▸ **To-do item**: Look for "rápida" in the listing below. Gather each line that contains it.

--- START ---

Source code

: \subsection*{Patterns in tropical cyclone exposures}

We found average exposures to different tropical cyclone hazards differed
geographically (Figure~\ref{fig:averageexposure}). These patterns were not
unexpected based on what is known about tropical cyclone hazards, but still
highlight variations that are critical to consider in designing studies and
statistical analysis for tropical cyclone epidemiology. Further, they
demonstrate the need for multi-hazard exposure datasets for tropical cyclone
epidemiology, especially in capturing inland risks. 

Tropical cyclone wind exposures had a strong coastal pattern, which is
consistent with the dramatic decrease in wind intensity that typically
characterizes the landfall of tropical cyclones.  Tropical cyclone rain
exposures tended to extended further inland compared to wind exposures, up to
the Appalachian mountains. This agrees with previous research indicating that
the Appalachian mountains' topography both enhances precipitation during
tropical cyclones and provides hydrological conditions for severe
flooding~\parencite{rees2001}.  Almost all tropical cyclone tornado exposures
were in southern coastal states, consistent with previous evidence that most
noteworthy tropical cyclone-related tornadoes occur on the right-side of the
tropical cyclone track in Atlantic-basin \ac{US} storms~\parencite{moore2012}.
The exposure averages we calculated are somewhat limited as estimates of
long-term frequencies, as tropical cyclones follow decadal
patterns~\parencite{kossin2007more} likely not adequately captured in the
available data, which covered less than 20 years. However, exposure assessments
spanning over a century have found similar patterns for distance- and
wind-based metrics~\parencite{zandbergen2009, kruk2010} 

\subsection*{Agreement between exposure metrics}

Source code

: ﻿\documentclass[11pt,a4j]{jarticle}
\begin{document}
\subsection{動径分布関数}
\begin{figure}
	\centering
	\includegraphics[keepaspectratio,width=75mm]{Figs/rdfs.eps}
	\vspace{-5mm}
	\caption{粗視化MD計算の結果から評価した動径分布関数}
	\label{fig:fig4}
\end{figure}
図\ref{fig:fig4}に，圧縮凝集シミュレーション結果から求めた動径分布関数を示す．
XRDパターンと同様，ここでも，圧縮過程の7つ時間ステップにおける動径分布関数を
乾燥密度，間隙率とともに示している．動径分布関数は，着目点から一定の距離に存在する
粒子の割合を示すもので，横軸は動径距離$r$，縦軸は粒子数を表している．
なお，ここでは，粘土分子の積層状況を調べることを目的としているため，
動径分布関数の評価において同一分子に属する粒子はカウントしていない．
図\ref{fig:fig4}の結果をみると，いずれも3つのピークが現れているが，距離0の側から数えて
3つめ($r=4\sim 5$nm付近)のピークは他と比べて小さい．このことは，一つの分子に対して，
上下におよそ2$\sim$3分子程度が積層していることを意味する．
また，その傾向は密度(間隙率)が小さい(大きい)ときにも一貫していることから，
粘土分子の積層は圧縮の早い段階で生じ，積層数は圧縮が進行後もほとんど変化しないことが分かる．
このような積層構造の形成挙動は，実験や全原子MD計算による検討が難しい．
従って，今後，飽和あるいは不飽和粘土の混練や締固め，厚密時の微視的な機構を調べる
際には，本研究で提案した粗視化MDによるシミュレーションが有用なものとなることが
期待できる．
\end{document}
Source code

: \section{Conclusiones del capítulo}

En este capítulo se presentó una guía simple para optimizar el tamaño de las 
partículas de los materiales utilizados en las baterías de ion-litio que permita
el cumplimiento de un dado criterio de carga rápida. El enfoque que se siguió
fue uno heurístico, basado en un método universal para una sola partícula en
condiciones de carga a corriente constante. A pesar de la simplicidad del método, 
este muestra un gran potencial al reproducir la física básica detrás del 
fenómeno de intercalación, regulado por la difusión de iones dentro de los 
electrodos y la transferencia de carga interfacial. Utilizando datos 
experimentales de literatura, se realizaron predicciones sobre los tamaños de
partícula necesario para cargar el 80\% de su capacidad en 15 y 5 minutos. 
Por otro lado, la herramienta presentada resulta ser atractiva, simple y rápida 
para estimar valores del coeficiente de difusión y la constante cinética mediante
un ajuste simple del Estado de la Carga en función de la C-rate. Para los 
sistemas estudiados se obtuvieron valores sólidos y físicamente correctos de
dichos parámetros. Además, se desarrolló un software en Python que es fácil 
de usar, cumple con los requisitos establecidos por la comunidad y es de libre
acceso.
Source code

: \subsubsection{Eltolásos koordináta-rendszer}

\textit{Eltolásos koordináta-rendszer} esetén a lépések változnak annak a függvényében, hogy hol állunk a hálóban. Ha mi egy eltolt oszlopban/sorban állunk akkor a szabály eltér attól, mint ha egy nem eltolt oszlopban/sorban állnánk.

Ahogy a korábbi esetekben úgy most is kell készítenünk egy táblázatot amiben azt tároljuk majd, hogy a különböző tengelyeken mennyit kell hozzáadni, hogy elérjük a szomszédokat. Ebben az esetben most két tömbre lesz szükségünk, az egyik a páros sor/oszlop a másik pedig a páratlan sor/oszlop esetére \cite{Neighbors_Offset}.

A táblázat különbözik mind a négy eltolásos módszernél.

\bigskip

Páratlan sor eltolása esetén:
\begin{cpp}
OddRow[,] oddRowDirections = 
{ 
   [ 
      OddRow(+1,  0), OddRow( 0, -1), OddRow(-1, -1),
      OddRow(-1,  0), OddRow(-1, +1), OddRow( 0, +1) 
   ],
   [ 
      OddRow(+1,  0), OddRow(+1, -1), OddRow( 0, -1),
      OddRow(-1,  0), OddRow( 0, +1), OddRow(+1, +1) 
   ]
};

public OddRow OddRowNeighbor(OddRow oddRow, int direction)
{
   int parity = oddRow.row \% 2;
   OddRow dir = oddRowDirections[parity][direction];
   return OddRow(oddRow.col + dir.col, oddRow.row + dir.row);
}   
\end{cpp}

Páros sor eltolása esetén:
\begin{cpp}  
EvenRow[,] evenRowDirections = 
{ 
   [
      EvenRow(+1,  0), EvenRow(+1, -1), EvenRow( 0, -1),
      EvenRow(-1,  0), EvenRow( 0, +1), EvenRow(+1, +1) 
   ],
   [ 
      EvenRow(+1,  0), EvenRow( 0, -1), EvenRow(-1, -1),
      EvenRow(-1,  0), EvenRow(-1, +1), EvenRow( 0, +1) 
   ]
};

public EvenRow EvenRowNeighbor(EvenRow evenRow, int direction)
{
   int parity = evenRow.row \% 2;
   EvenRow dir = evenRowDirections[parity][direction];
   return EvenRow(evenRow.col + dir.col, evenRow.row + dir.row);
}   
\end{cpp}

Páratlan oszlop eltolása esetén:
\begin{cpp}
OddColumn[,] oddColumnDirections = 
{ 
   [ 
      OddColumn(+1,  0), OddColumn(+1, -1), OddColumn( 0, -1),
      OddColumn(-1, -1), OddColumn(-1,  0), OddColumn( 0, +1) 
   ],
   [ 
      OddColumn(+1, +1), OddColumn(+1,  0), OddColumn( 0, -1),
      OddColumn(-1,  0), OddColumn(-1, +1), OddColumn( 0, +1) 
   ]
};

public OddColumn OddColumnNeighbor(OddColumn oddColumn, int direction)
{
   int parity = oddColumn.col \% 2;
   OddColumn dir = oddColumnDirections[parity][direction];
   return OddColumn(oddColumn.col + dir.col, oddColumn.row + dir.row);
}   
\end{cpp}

--- END ---

▸ **Result of the task**:
el cumplimiento de un dado criterio de carga rápida. El enfoque que se siguió
Por otro lado, la herramienta presentada resulta ser atractiva, simple y rápida 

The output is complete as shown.